Counselling on the other hand has been initiated in Australia in the sexual health clinics that have been opened around the country. These clinics provide services that help in taking care of the people different sexually related diseases. Most of them are outpatient and they deal with meeting the needs of different groups. Among them are those who are at higher risks of contracting AIDS (Australian Society for HIV medicine, 2009). Counselling which is done here to these people can be compared to the South Africa’s VCT which considers both the infected and the affected.

The VCT services in South Africa are offered in various hospitals although not in special clinics like the Australian model of sexual health clinics (Cullinan, 2006). With these counselling services provided, the people are given support on how to handle the stress associated with AIDS hence promoting their general health. Abstinence is another practice that is aimed at preventing the spread of HIV/AIDS in Australia. It implies the absolute refusal to have sexual intercourse as explained by the International Organization for Migration (2006).

Closely related to abstinence is faithfulness which many people according to the International Organization for Migration (IOM) (2006) confuse. Faithfulness is maintaining fidelity among partners, that is, sticking to one partner who is not HIV-positive. This way Australia has been able to create awareness as well as hold down the spread of HIV. South Africa on the other hand has also made steps in realizing the same steps of emphasizing abstinence by ensuring that the myths surrounding the spread of AIDS are demystified (Department of Health, 2006).

A society upholding abstinence and faithfulness is thus capable of suppressing the rise of the numbers of AIDS victims thus promoting a healthy nation. The use of condoms has been an emphasized practice which has been supported by the media and other communication tools. In Australia, acknowledging the sexual nature of young people was a crucial component step that was taken (TSH National Framework, 1999). Sexual experience has been considered over time as an important thing both for heterosexuals and for homosexuals (TSH National Framework, 1999).

Sexual workers also have been vigilant to use condoms and this has made the cases of HIV/AIDS lower among them as reported by the National HIV/AIDS Strategy (2005). This helps the non-guilty use of condoms and reducing of the spreading of HIV among both the young and adult population. South Africa on its part is known for the great step that was made in acknowledging the use of condoms. This is witnessed by the distribution of condoms to prisoners the general population as reported by the Department of Health (2010).

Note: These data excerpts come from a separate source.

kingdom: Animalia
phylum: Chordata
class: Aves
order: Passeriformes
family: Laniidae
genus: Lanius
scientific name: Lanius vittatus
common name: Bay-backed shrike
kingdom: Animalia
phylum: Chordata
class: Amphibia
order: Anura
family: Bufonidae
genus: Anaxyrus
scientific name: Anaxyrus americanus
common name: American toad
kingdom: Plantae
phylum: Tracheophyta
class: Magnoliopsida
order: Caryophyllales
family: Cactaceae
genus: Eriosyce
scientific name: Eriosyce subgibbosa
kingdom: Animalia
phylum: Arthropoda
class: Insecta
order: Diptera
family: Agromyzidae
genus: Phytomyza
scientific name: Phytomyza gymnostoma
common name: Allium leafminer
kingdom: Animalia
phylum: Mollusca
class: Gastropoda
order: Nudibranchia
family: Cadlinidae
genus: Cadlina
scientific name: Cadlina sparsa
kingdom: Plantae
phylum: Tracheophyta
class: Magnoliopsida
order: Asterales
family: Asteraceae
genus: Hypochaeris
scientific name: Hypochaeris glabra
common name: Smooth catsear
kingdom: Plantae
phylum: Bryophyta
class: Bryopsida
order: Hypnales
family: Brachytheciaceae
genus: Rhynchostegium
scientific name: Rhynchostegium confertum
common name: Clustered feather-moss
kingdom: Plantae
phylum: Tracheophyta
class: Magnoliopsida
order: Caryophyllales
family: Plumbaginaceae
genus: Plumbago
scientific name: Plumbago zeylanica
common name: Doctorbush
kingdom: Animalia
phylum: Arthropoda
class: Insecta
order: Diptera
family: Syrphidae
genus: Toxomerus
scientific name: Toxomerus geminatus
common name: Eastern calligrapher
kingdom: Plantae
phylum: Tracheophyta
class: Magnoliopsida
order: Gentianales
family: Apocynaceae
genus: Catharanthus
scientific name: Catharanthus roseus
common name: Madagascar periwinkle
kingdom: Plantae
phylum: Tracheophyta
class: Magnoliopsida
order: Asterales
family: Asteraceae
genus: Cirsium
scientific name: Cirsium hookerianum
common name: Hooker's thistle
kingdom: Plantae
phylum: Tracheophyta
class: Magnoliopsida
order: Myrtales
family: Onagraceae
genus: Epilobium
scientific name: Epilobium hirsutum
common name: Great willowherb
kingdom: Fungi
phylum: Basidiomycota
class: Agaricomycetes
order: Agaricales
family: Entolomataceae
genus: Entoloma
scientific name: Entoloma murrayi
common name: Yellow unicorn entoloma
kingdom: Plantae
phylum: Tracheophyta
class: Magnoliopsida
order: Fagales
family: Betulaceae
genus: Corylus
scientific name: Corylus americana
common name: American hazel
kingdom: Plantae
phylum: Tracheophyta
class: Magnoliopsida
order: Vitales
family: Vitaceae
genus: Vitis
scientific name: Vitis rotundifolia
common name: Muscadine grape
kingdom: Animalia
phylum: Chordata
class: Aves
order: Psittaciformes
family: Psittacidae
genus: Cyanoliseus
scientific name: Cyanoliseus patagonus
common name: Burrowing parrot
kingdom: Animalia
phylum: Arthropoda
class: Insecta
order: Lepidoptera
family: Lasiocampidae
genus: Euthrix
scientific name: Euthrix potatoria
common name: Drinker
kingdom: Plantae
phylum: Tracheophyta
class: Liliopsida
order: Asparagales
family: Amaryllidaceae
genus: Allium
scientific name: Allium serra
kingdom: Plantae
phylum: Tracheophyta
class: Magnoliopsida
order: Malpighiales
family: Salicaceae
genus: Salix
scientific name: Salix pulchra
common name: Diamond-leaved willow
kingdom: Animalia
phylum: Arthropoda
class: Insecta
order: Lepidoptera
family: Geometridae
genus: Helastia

There are other general means that have been emphasized worldwide like advising infected mothers against breastfeeding which prevents the spread of infection to babies. Sterilizing and avoiding the sharing of piercing objects like syringes, tattooing tools and so on. Still, screening blood transfusion services which are other ways of reducing the spread of HIV/AIDS have been implemented in both countries as more universally accepted ways to contain the pandemic and which are still emphasized as stated by UNAIDS (2004).

Gaining such awareness among people has been utilized to contain the HIV/AIDS spread and consequently promising results have been witnessed in the reduced pandemic (UNAIDS, 2004). The use of ARVs is another strategy that has been devised to sustain the health of HIV/AIDS victims.